The yield on benchmark U.S. 10-year notes rose 4.4
basis points to 4.123%, from 4.079% late on Wednesday while the
30-year bond yield rose 5.4 basis points to
4.7162%. The 2-year note yield, which typically moves
in step with interest rate expectations for the Federal Reserve,
rose 3.1 basis points to 3.597%.
DOLLAR FALLS AGAINST EURO, YEN
In currencies, the U.S. dollar dipped as the government
reopened, leaving traders grappling with the long-term impact of
the shutdown on trust in the U.S. currency while investors
waited for data on the health of the economy.
Meanwhile, European financial stability officials were
debating whether to create an alternative to Federal Reserve
funding backstops by pooling dollars held by non-U.S. central
banks, aiming to reduce their reliance on the U.S. under the
Trump administration, five officials familiar with the matter
told Reuters.
"The shutdown is over, but how soon are we going to go back to
normal? How soon are we going to have numbers? How soon am I
going to be able to do real, accurate analysis based on trusted
American statistics from September and October? That's in
doubt," said Juan Perez, director of trading at Monex USA in
Washington.
The dollar index, which measures the greenback against a
basket of currencies including the yen and the euro, fell 0.29%
to 99.19, with the euro up 0.34% at $1.1631. Against the
Japanese yen, the dollar weakened 0.12% to154.58.
In cryptocurrencies, bitcoin was down 3.24% at
$98,578.10, after falling to its lowest level since May.

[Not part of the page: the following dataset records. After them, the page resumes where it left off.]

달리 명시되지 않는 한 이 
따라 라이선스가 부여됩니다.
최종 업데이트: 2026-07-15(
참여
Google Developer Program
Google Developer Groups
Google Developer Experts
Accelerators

In energy markets, oil futures settled slightly higher after
selling off sharply in the previous session, as investors
weighed concerns about global oversupply against looming
sanctions against Russia's Lukoil.
U.S. crude settled up 0.34%, or 20 cents, at $58.69 a
barrel while Brent settled at $63.01 per barrel, up
0.48%, or 30 cents, on the day.
Gold prices pulled back after hitting a three-week high
earlier in the session, amid the broad market selloff that
followed the reopening of the U.S. government.
Spot gold fell 0.51% to $4,177.21 an ounce. U.S. gold
futures fell 0.96% to $4,164.10 an ounce.